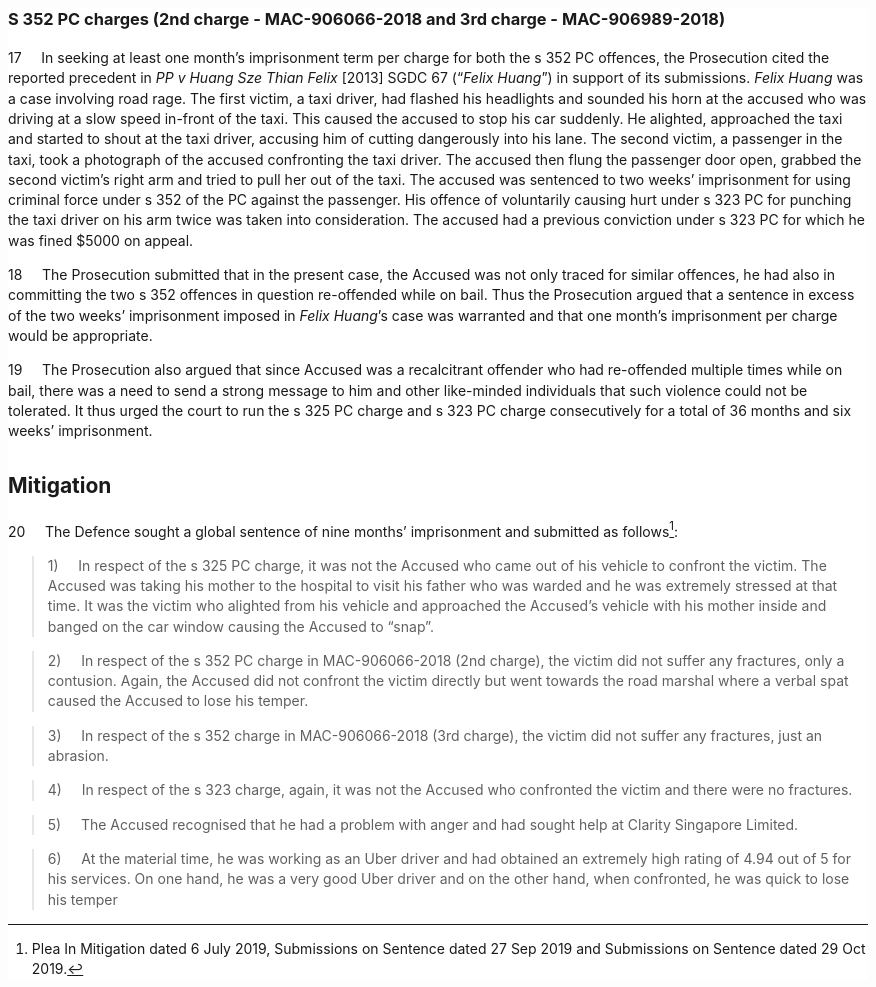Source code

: ### S 352 PC charges (2nd charge - MAC-906066-2018 and 3rd charge - MAC-906989-2018)

17     In seeking at least one month’s imprisonment term per charge for both the s 352 PC offences, the Prosecution cited the reported precedent in _PP v Huang Sze Thian Felix_ <span class="citation">\[2013\] SGDC 67</span> (“_Felix Huang_”) in support of its submissions. _Felix Huang_ was a case involving road rage. The first victim, a taxi driver, had flashed his headlights and sounded his horn at the accused who was driving at a slow speed in-front of the taxi. This caused the accused to stop his car suddenly. He alighted, approached the taxi and started to shout at the taxi driver, accusing him of cutting dangerously into his lane. The second victim, a passenger in the taxi, took a photograph of the accused confronting the taxi driver. The accused then flung the passenger door open, grabbed the second victim’s right arm and tried to pull her out of the taxi. The accused was sentenced to two weeks’ imprisonment for using criminal force under s 352 of the PC against the passenger. His offence of voluntarily causing hurt under s 323 PC for punching the taxi driver on his arm twice was taken into consideration. The accused had a previous conviction under s 323 PC for which he was fined $5000 on appeal.

18     The Prosecution submitted that in the present case, the Accused was not only traced for similar offences, he had also in committing the two s 352 offences in question re-offended while on bail. Thus the Prosecution argued that a sentence in excess of the two weeks’ imprisonment imposed in _Felix Huang_’s case was warranted and that one month’s imprisonment per charge would be appropriate.

19     The Prosecution also argued that since Accused was a recalcitrant offender who had re-offended multiple times while on bail, there was a need to send a strong message to him and other like-minded individuals that such violence could not be tolerated. It thus urged the court to run the s 325 PC charge and s 323 PC charge consecutively for a total of 36 months and six weeks’ imprisonment.

## Mitigation

20     The Defence sought a global sentence of nine months’ imprisonment and submitted as follows[^3]:

> 1)     In respect of the s 325 PC charge, it was not the Accused who came out of his vehicle to confront the victim. The Accused was taking his mother to the hospital to visit his father who was warded and he was extremely stressed at that time. It was the victim who alighted from his vehicle and approached the Accused’s vehicle with his mother inside and banged on the car window causing the Accused to “snap”.

> 2)     In respect of the s 352 PC charge in MAC-906066-2018 (2nd charge), the victim did not suffer any fractures, only a contusion. Again, the Accused did not confront the victim directly but went towards the road marshal where a verbal spat caused the Accused to lose his temper.

> 3)     In respect of the s 352 charge in MAC-906066-2018 (3rd charge), the victim did not suffer any fractures, just an abrasion.

> 4)     In respect of the s 323 charge, again, it was not the Accused who confronted the victim and there were no fractures.

> 5)     The Accused recognised that he had a problem with anger and had sought help at Clarity Singapore Limited.

> 6)     At the material time, he was working as an Uber driver and had obtained an extremely high rating of 4.94 out of 5 for his services. On one hand, he was a very good Uber driver and on the other hand, when confronted, he was quick to lose his temper


[^1]: Prosecution’s sentencing submissions dated 7 July 2019
[^2]: Prosecution’s Skeletal Submissions on Sentence dated 11 Sep 2019
[^3]: Plea In Mitigation dated 6 July 2019, Submissions on Sentence dated 27 Sep 2019 and Submissions on Sentence dated 29 Oct 2019.
[^4]: NE, day 4, page 6, lines 12 to 14.
[^5]: NE, day 4, page 8, lines 8 to 23.
[^6]: NE, day 1, page 20, lines 30 - 31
━━━━━━━━━━━━━━━━━━━━━━━━━━━━━━
◆ **YOUR TASK**
Count how many lines in the records contain the string "page", and reply with that number alone.

◆ **RESPONSE**
3